So my first post for the What’s For Dinner series of posts is a bit delayed, sorry about that. Here is Tuesday night’s dinner though in all its glory. After stuffing myself to the gills for Valentine’s Day & umm… President’s Day, I was ready to have a well rounded meal Tuesday night.
One of my favorite preparations of salmon is simply baked with a spicy & sweet glaze on top. The combination of mustard & agave nectar here really turns this dish into a winner. Best part was that I was feeling so darn healthy after eating this that I enjoyed a little bit more of my favorite Valentine’s Day treat, Malted Milk Ball Geltao!
Mustard Glazed Salmon with Swiss Chard & Whole Wheat Couscous
Salmon: These days almost everyone knows that eating fish is good for you but many people are still intimidated to cook it at home. And what a shame because not only does salmon cook quickly, but it is a also a nutritional superstar providing you with ample doses of selenium , omega-3 fatty acids and protein. It also provides a large amount of phosphorous which helps keep bones, teeth and tissues strong.
Whole Wheat Couscous: Couscous (especially whole wheat) is a great weeknight staple because it is so gosh darn quick & easy (talking about the instant stuff here).

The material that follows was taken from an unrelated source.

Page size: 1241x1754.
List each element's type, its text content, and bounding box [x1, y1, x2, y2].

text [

It is also a good source for protein & fiber. Most importantly its just a damn funny word to say.
Swiss Chard: Oh where to start with the culinary & nutritional wonder that is Swiss Chard. Its flavor is slightly bitter but only in the best way possible. If you still think these leafy green stalks would be better off in a fancy vase than on your plate though, please give them a chance. If the flavor doesn’t entice you, the health benefits will. Swiss Chard is loaded with vitamins, minerals and even fiber! Swiss chard is especially good for those who don’t seem to drink enough milk, the combination of Vitamin K, magnesium & calcium will help keep your bones strong.

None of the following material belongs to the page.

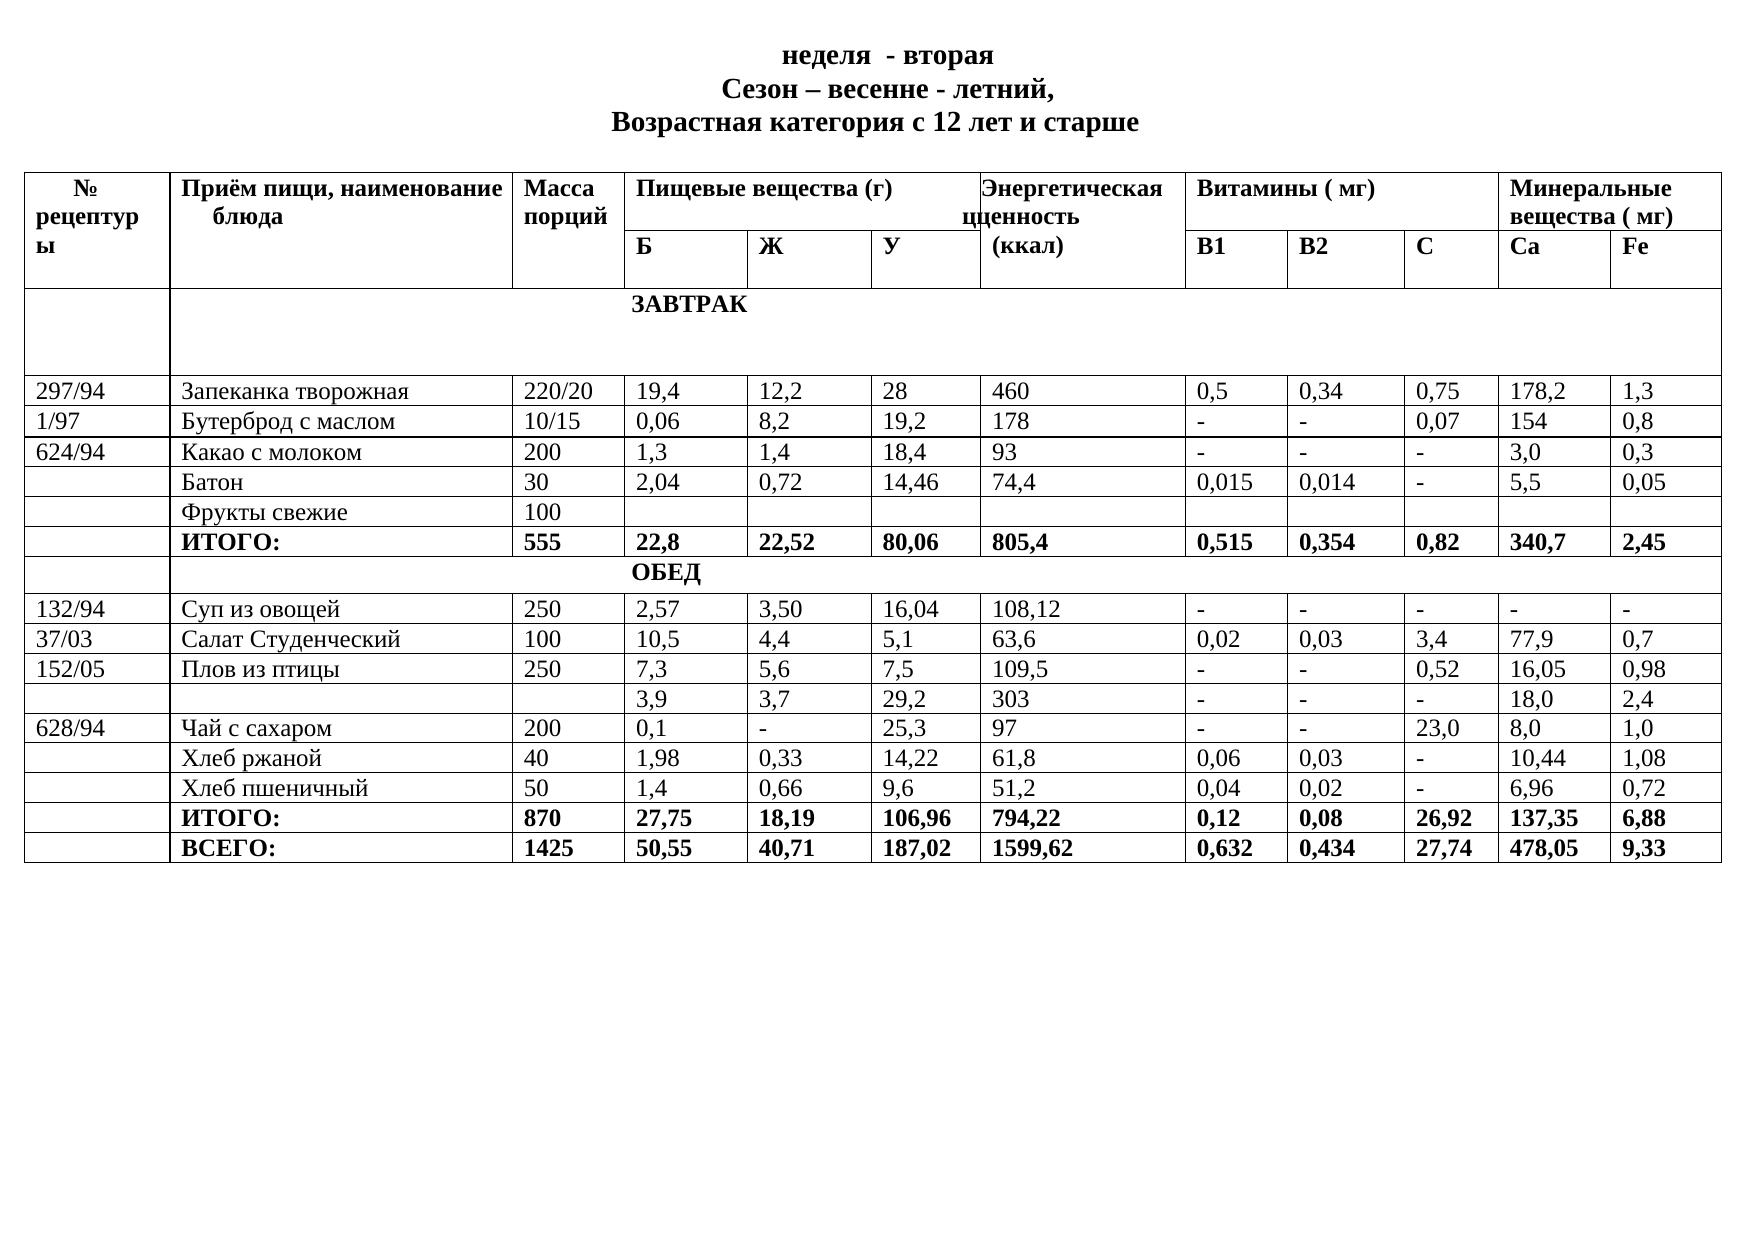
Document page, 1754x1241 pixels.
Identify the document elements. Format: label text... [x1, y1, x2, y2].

Specifics:4oz. Salmon filet
1 small clove of garlic, minced 1 1/2 tsp. brown mustard 1 1/2 tsp. olive oil
1/2 tsp. agave nectar (or equal amount honey or maple syrup or brown sugar) 1/8 tsp. salt (a.k.a. a pinch) 1/8 tsp pepper (a.k.a. another pinch) 1/3 cup Whole Wheat Couscous 2/3 cup water (or chicken stock)
5 large stalks of Swiss Chard Additional/Optional Drop of olive oil (optional)
Dried cranberries Agave syrup (or honey or maple syrup) Toasted coconut
Total Time: 30 minutes
Cleanup: 15 minutes (with no dishwasher & including dishes from breakfast)
How it’s done:
1. Preheat your oven to 375 degrees F.
2. In a small bowl, mix together garlic, brown mustard, olive oil, agave nectar, salt & pepper.
3. Place salmon in a roasting pan or baking sheet & pour mustard mixture on top. Spread evenly to cover.
4. Remove middle stems from Swiss Chard leaves and tear into medium sized pieces. Clean under cold water & dry.
5. Place salmon in the oven on the top rack or broiler if you have one (on most stoves it’s the drawer like thing on the bottom)
6. Place 2/3 cup water (or stock) in small or medium saucepan. Add drop of olive oil & pinch of salt (if using). Load steamer basket with Swiss Chard. Cover and place over saucepan. Cook on low heat until water comes to a boil.
7. Remove saucepan from heat. Stir couscous into the water. Season Swiss Chard with agave & salt if you like. Let sit, covered, for 5 minutes.
8. Set the table – this is a meal worthy of nice napkins & candles!
9. Remove salmon from the oven and place on your plate along with the Swiss Chard. Fluff couscous with a fork & serve. Garnish with cranberries/toasted coconut if desired.
Tip & Tricks:
On buying & using Salmon
It’s no surprise that salmon isn’t cheap yet I urge you to buy the good quality stuff ( wild caught if you can). In order to stay on budget and still treat yourself, be on the lookout for when salmon goes on sale & stock up your freezer. It also helps to make friends with your local fish monger or fish shop in order to get the best quality at a reasonable price. My opinion is also that the filets are superior to the steaks, which tend to have more tiny bones in them.
This past week I purchased about a half pound of salmon which is about 8 ounces and can easily be divided into two perfect 4 ounce portions. If you don’t feel like keeping the remaining piece in the freezer or just don’t have the room, double this recipe & cook both pieces. The leftover can be used for another meal in the week, added to a lunch salad or combined with diced peppers, onions & breadcrumbs for quick salmon cakes.
No problem. Because it has a good amount of protein, couscous works well in many vegetarian dishes. Add some to your salad or serve with a quick veggie stir-fry later in the week.